D’ailleurs,  cette pratique n’est pas sans rappeler celle du théâtre Kabuki japonais où des hommes se spécialisent dans les rôles féminins.

 

Ce n’est qu’après le mouvement libérateur des années 40 que les femmes commencèrent  à danser,  emboitant le pas à ces hommes qui tombent peu à peu dans l’oubli. Pire,  ces personnages de la scène artistique tunisienne ont été rejetés et bannis de l’histoire, une sorte d’amnésie qui a complètement supprimé l’existence de « Ouled jellaba » et avec elle tout un pan de l’histoire de la danse tunisienne pour ne garder que le parcours de Hammadi Laghbabi qui se produisait avec le «dengri» et le «zonnar» et se targuait d’apprivoiser la danse en mettant sur pied une gestuelle exclusivement masculine qui s’exhibait au grand jour .

 

Sur son choix de ce personnage, Rochdi explique qu’il a connu « Ouled jellaba »à travers un témoignage de l’historien Othman Kaak qui considérait « Ouled jellaba » comme étant une calamité à soustraire de notre mémoire et patrimoine. Cette volonté de pervertir  l’histoire et de l’embellir a scandalisé Rochdi.

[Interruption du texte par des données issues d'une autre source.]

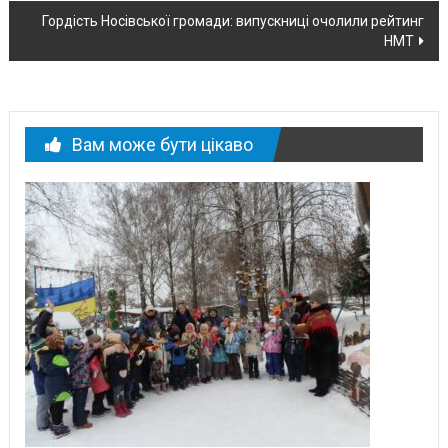
новині
Гордість Носівської громади: випускниці очолили рейтинг
НМТ
Вам може бути цікаво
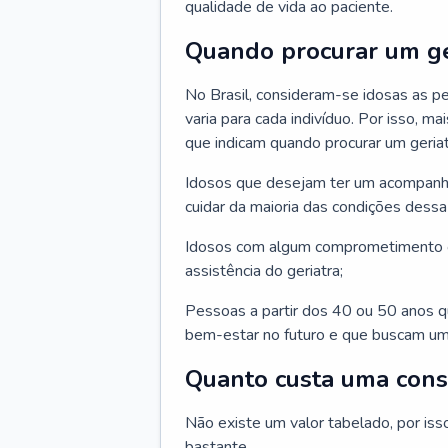
qualidade de vida ao paciente.
Quando procurar um ge
No Brasil, consideram-se idosas as p
varia para cada indivíduo. Por isso, m
que indicam quando procurar um geriat
Idosos que desejam ter um acompan
cuidar da maioria das condições dessa 
Idosos com algum comprometimento o
assistência do geriatra;
Pessoas a partir dos 40 ou 50 anos 
bem-estar no futuro e que buscam um
Quanto custa uma cons
Não existe um valor tabelado, por iss
bastante.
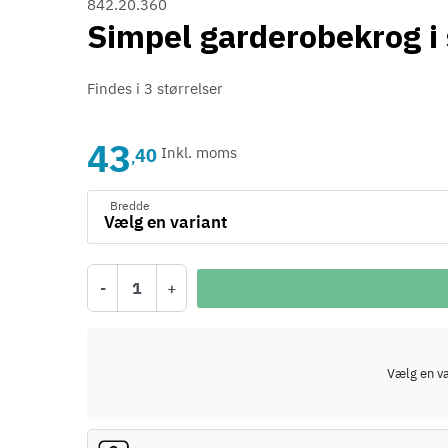
842.20.360
Simpel garderobekrog i 
Findes i 3 størrelser
43
40
Inkl. moms
,
Bredde
-
+
Vælg en var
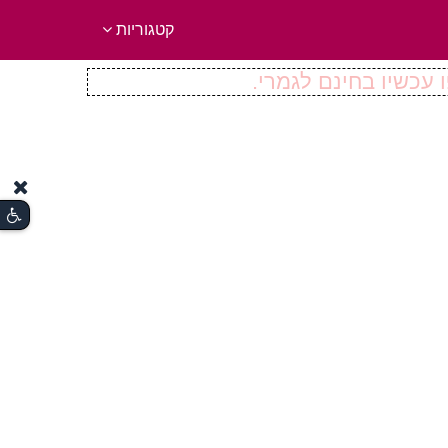
קטגוריות
 עכשיו בחינם לגמרי.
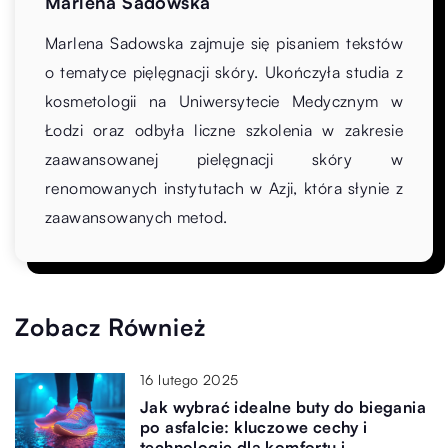
Marlena Sadowska
Marlena Sadowska zajmuje się pisaniem tekstów
o tematyce pięlęgnacji skóry. Ukończyła studia z
kosmetologii na Uniwersytecie Medycznym w
Łodzi oraz odbyła liczne szkolenia w zakresie
zaawansowanej pielęgnacji skóry w
renomowanych instytutach w Azji, która słynie z
zaawansowanych metod.
Zobacz Również
16 lutego 2025
Jak wybrać idealne buty do biegania
po asfalcie: kluczowe cechy i
technologie dla komfortu i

Il estime que donner un style esthétique au patrimoine dénature complètement la beauté de ce dernier.

 

 Il décide de réhabiliter les gestuelles issues de notre culture, au risque de choquer certains esprits.  Il considère que notre société se renferme sur elle-même malgré une apparente ouverture et se tend vers une forme de pudibonderie et de puritanisme qui n’existait pas dans les  années 1920 où les gens se divertissaient en toute simplicité, sans tabous.

 

Afin de contrecarrer ce mouvement disciplinaire et  réunir l’art populaire et l’art élitiste, Rochdi décide de se rebeller  en incarnant ce personnage avec des accessoires appartenant aux danseuses d’antan dans un spectacle d’une heure et quart où il exhorte le spectateur à la réflexion sur l’androgynie dans le but de le réconcilier avec son corps.